What the Panera Cares failure shows is that community cafes work as long as people understand they’re charities, not businesses.
Four years ago I wrote about community cafes, social enterprises that resembled restaurants except when it came time for the bill. There, instead of paying a fixed price, the customer paid whatever she thought the meal was worth. The idea behind community cafes was that those who couldn’t afford full price for meals could get a good meal—and the dignity of eating in a restaurant instead of lining up in a queue for a free meal at a homeless shelter or soup kitchen.
Panera entered the community café business with Panera Cares, a nonprofit division of the restaurant chain that at one point had five stores. The restaurants tried to offer the same meals as in regular restaurants, with some extras, such as day-old bread offered for free. If you didn’t want to pay for a meal, you could volunteer for an hour as payment.
Last month, however, the last of the five Panera Cares stores, based in Boston, folded, even though they took measures they didn’t expect to take, such as having 10-digit codes for their bathrooms that were changed several times a day. As Bloomberg reporter Leslie Patton noted, the closure “highlighted the tensions that arose when private businesses try to be welcoming to everyone.”
Rev. Ben Johnson has the story on the Action Institute blog. As he describes it, the problem that Panera found is that, faced with a freebie, far too many people abused the privileges Panera provided.
The Portland Oregonian noted in 2013 that when the Panera Cares opened in that city, homeless people began to treat the place as a soup kitchen. They spent all day there with their smelly stuff. Students “mobbed the place every day, ordering many meals and not paying for them.” The bathrooms were full of junkies. The neighbors complained of an increase in drugs and other crimes.

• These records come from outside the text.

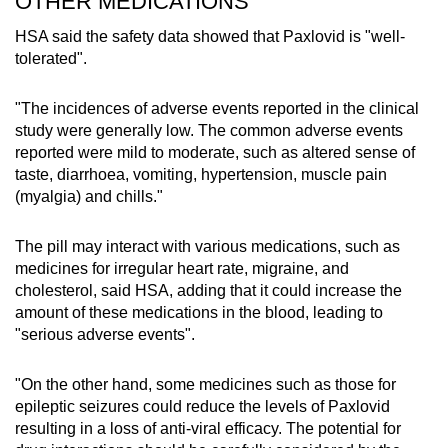
OTHER MEDICATIONS
HSA said the safety data showed that Paxlovid is "well-
tolerated".
"The incidences of adverse events reported in the clinical
study were generally low. The common adverse events
reported were mild to moderate, such as altered sense of
taste, diarrhoea, vomiting, hypertension, muscle pain
(myalgia) and chills."
The pill may interact with various medications, such as
medicines for irregular heart rate, migraine, and
cholesterol, said HSA, adding that it could increase the
amount of these medications in the blood, leading to
"serious adverse events".
"On the other hand, some medicines such as those for
epileptic seizures could reduce the levels of Paxlovid
resulting in a loss of anti-viral efficacy. The potential for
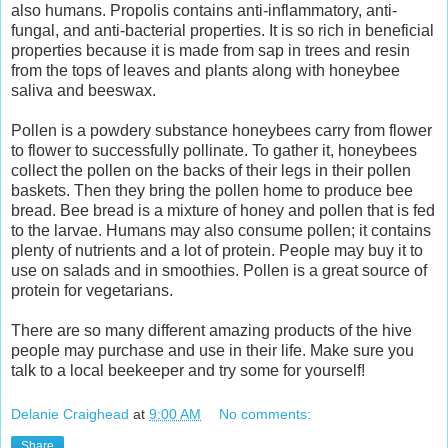
also humans. Propolis contains anti-inflammatory, anti-
fungal, and anti-bacterial properties. It is so rich in beneficial
properties because it is made from sap in trees and resin
from the tops of leaves and plants along with honeybee
saliva and beeswax.
Pollen is a powdery substance honeybees carry from flower
to flower to successfully pollinate. To gather it, honeybees
collect the pollen on the backs of their legs in their pollen
baskets. Then they bring the pollen home to produce bee
bread. Bee bread is a mixture of honey and pollen that is fed
to the larvae. Humans may also consume pollen; it contains
plenty of nutrients and a lot of protein. People may buy it to
use on salads and in smoothies. Pollen is a great source of
protein for vegetarians.
There are so many different amazing products of the hive
people may purchase and use in their life. Make sure you
talk to a local beekeeper and try some for yourself!
Delanie Craighead
at
9:00 AM
No comments:
Share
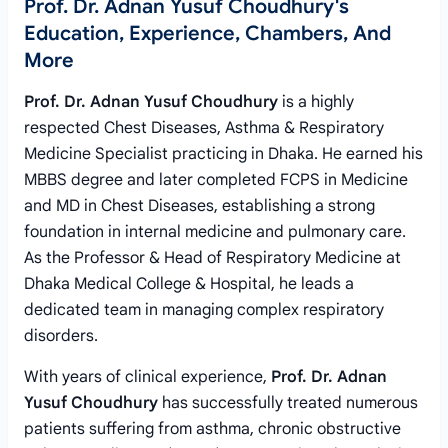
Prof. Dr. Adnan Yusuf Choudhury's
Education, Experience, Chambers, And
More
Prof. Dr. Adnan Yusuf Choudhury
is a highly
respected Chest Diseases, Asthma & Respiratory
Medicine Specialist practicing in Dhaka. He earned his
MBBS degree and later completed FCPS in Medicine
and MD in Chest Diseases, establishing a strong
foundation in internal medicine and pulmonary care.
As the Professor & Head of Respiratory Medicine at
Dhaka Medical College & Hospital, he leads a
dedicated team in managing complex respiratory
disorders.
With years of clinical experience,
Prof. Dr. Adnan
Yusuf Choudhury
has successfully treated numerous
patients suffering from asthma, chronic obstructive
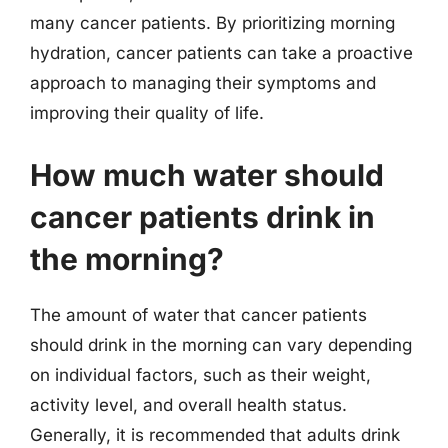
many cancer patients. By prioritizing morning
hydration, cancer patients can take a proactive
approach to managing their symptoms and
improving their quality of life.
How much water should
cancer patients drink in
the morning?
The amount of water that cancer patients
should drink in the morning can vary depending
on individual factors, such as their weight,
activity level, and overall health status.
Generally, it is recommended that adults drink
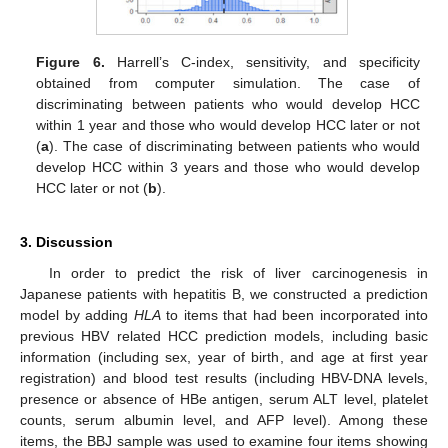
Figure 6.
Harrell’s C-index, sensitivity, and specificity
obtained from computer simulation. The case of
discriminating between patients who would develop HCC
within 1 year and those who would develop HCC later or not
(
a
). The case of discriminating between patients who would
develop HCC within 3 years and those who would develop
HCC later or not (
b
).
3. Discussion
In order to predict the risk of liver carcinogenesis in
Japanese patients with hepatitis B, we constructed a prediction
model by adding
HLA
to items that had been incorporated into
previous HBV related HCC prediction models, including basic
information (including sex, year of birth, and age at first year
registration) and blood test results (including HBV-DNA levels,
presence or absence of HBe antigen, serum ALT level, platelet
counts, serum albumin level, and AFP level). Among these
items, the BBJ sample was used to examine four items showing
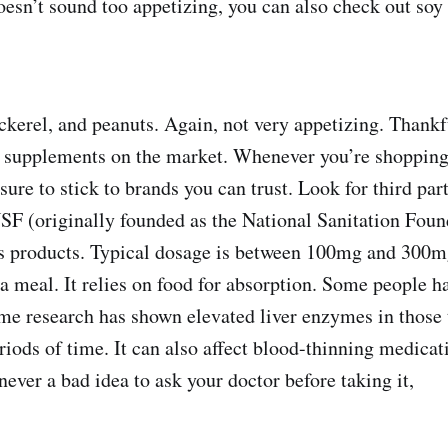
oesn’t sound too appetizing, you can also check out soy
ackerel, and peanuts. Again, not very appetizing. Thankf
 supplements on the market. Whenever you’re shopping
ure to stick to brands you can trust. Look for third part
NSF (originally founded as the National Sanitation Foun
ies products. Typical dosage is between 100mg and 300m
 a meal. It relies on food for absorption. Some people h
me research has shown elevated liver enzymes in those
riods of time. It can also affect blood-thinning medicat
never a bad idea to ask your doctor before taking it,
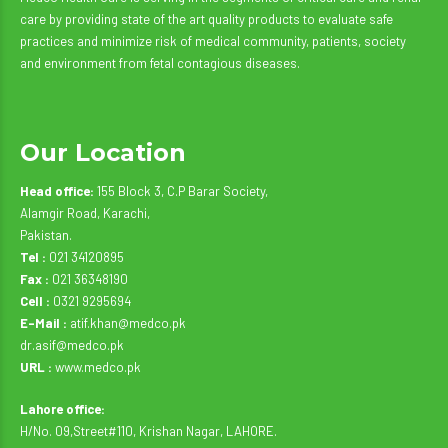
care by providing state of the art quality products to evaluate safe
practices and minimize risk of medical community, patients, society
and environment from fetal contagious diseases.
Our Location
Head office:
155 Block 3, C.P Barar Society,
Alamgir Road, Karachi,
Pakistan.
Tel :
021 34120895
Fax :
021 36348190
Cell :
0321 9295694
E-Mail :
atif.khan@medco.pk
dr.asif@medco.pk
URL :
www.medco.pk
Lahore office:
H/No. 09,Street#110, Krishan Nagar, LAHORE.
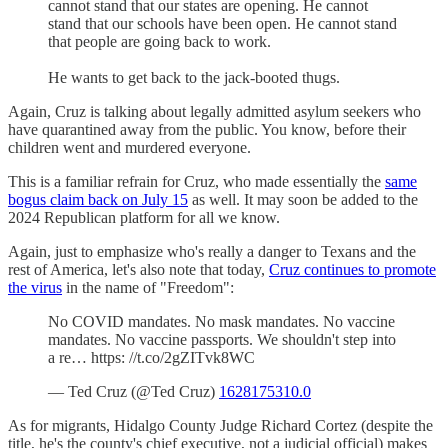
cannot stand that our states are opening. He cannot
stand that our schools have been open. He cannot stand
that people are going back to work.
He wants to get back to the jack-booted thugs.
Again, Cruz is talking about legally admitted asylum seekers who
have quarantined away from the public. You know, before their
children went and murdered everyone.
This is a familiar refrain for Cruz, who made essentially the
same
bogus claim back on July 15
as well. It may soon be added to the
2024 Republican platform for all we know.
Again, just to emphasize who's really a danger to Texans and the
rest of America, let's also note that today,
Cruz continues to promote
the virus
in the name of "Freedom":
No COVID mandates. No mask mandates. No vaccine
mandates. No vaccine passports. We shouldn't step into
a re… https: //t.co/2gZITvk8WC
— Ted Cruz (@Ted Cruz)
1628175310.0
As for migrants, Hidalgo County Judge Richard Cortez (despite the
title, he's the county's chief executive, not a judicial official) makes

But the Portland store took action. They banned anyone from having more than a few meals a week. They highlighted the art some people drew in exchange for their meals. Parents came in with their truant children and paid for their kids’ meals.
But, as Panera founder Rob Shaich noted in an interview with the NPR show Planet Money, part of the problem was that people who walked in off of the street to a Panera Cares didn’t understand the economic model behind Panera Cares. Some people didn’t know what a pay-what-you-can-model meant. Business school professors explained when interviewed by the Boston Globe about Panera Cares’s failure, part of the problem is that in contrast to a typical transaction in a store—you pay for something, you get what you paid for—a “pay what-you-can model” is a lot more hazy transaction between buyer and seller, since it mixes the market with charity.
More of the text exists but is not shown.